╭─ RECORDED DATA
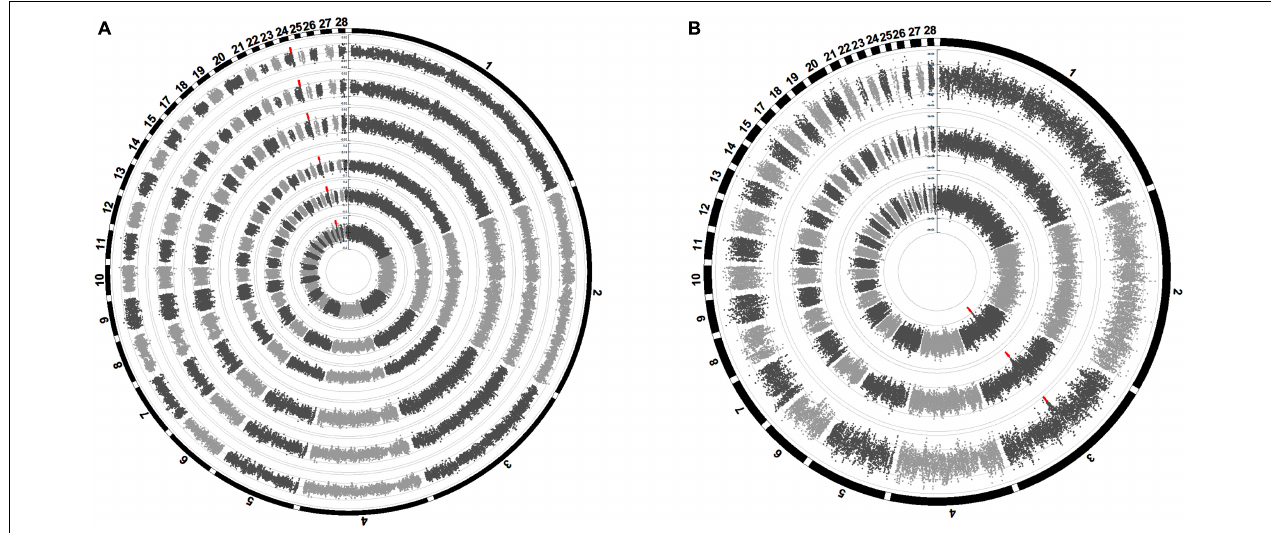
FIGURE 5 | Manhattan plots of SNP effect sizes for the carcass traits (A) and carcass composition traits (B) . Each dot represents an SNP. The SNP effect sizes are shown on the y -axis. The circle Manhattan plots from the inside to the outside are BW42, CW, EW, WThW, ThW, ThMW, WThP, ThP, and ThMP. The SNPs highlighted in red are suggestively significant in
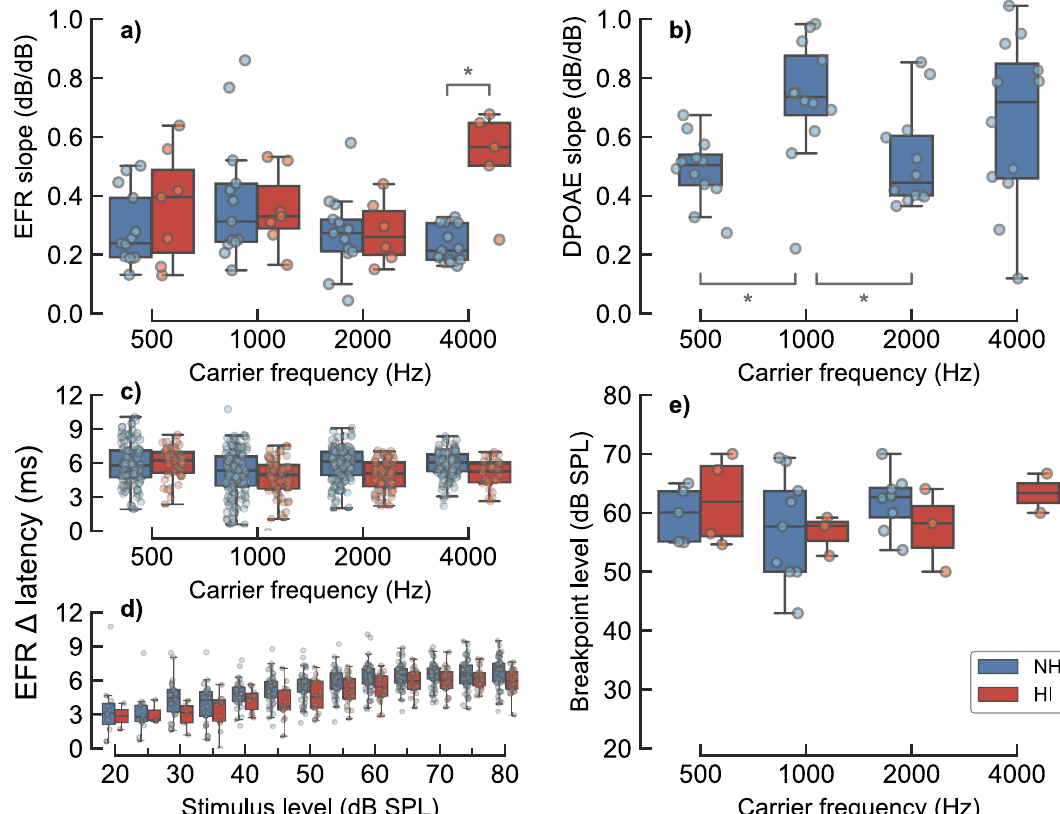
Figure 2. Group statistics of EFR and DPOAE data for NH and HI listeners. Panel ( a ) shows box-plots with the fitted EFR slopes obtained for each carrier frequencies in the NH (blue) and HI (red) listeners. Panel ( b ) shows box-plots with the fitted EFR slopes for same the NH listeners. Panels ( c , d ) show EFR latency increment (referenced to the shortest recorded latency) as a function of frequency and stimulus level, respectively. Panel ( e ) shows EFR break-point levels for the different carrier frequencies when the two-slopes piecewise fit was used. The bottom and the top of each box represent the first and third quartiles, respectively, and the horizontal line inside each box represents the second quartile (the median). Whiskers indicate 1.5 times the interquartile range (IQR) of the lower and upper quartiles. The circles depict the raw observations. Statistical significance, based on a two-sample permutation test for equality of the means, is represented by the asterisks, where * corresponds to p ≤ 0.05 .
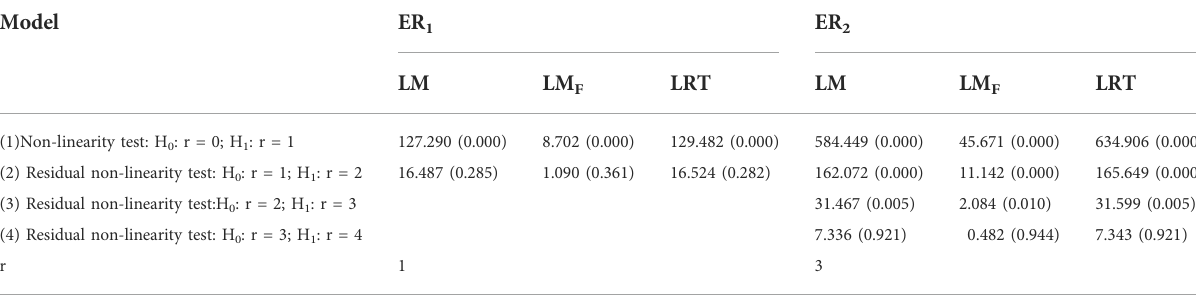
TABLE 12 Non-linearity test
╰─
╭─ RECORDED DATA
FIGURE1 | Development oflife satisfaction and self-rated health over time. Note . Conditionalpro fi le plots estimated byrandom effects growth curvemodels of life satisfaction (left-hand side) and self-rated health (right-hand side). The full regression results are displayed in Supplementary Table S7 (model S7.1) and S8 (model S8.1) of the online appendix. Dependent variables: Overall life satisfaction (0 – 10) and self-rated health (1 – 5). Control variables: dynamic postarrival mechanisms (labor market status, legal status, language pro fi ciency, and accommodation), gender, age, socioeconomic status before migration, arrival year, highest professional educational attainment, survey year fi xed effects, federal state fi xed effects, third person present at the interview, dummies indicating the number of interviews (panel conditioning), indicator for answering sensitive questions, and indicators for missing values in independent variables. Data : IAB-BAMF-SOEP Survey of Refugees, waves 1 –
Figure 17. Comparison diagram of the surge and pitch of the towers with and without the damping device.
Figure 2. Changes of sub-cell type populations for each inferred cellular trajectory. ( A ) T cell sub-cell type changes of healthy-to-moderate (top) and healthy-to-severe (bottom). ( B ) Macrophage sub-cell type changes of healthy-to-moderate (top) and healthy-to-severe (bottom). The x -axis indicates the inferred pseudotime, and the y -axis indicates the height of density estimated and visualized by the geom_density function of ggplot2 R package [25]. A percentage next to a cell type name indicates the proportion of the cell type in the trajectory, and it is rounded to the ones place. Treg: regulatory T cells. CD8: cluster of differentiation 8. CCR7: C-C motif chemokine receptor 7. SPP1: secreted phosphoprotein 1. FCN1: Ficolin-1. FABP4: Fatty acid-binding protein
╰─
Above are records; repeat only the lines from the line with "FIGURE 5 | Manhattan" through the line with "TABLE 12 Non-linearity test", and leave pictures out.

» TASK RESPONSE:
FIGURE 5 | Manhattan plots of SNP effect sizes for the carcass traits (A) and carcass composition traits (B) . Each dot represents an SNP. The SNP effect sizes are shown on the y -axis. The circle Manhattan plots from the inside to the outside are BW42, CW, EW, WThW, ThW, ThMW, WThP, ThP, and ThMP. The SNPs highlighted in red are suggestively significant in
Figure 2. Group statistics of EFR and DPOAE data for NH and HI listeners. Panel ( a ) shows box-plots with the fitted EFR slopes obtained for each carrier frequencies in the NH (blue) and HI (red) listeners. Panel ( b ) shows box-plots with the fitted EFR slopes for same the NH listeners. Panels ( c , d ) show EFR latency increment (referenced to the shortest recorded latency) as a function of frequency and stimulus level, respectively. Panel ( e ) shows EFR break-point levels for the different carrier frequencies when the two-slopes piecewise fit was used. The bottom and the top of each box represent the first and third quartiles, respectively, and the horizontal line inside each box represents the second quartile (the median). Whiskers indicate 1.5 times the interquartile range (IQR) of the lower and upper quartiles. The circles depict the raw observations. Statistical significance, based on a two-sample permutation test for equality of the means, is represented by the asterisks, where * corresponds to p ≤ 0.05 .
TABLE 12 Non-linearity test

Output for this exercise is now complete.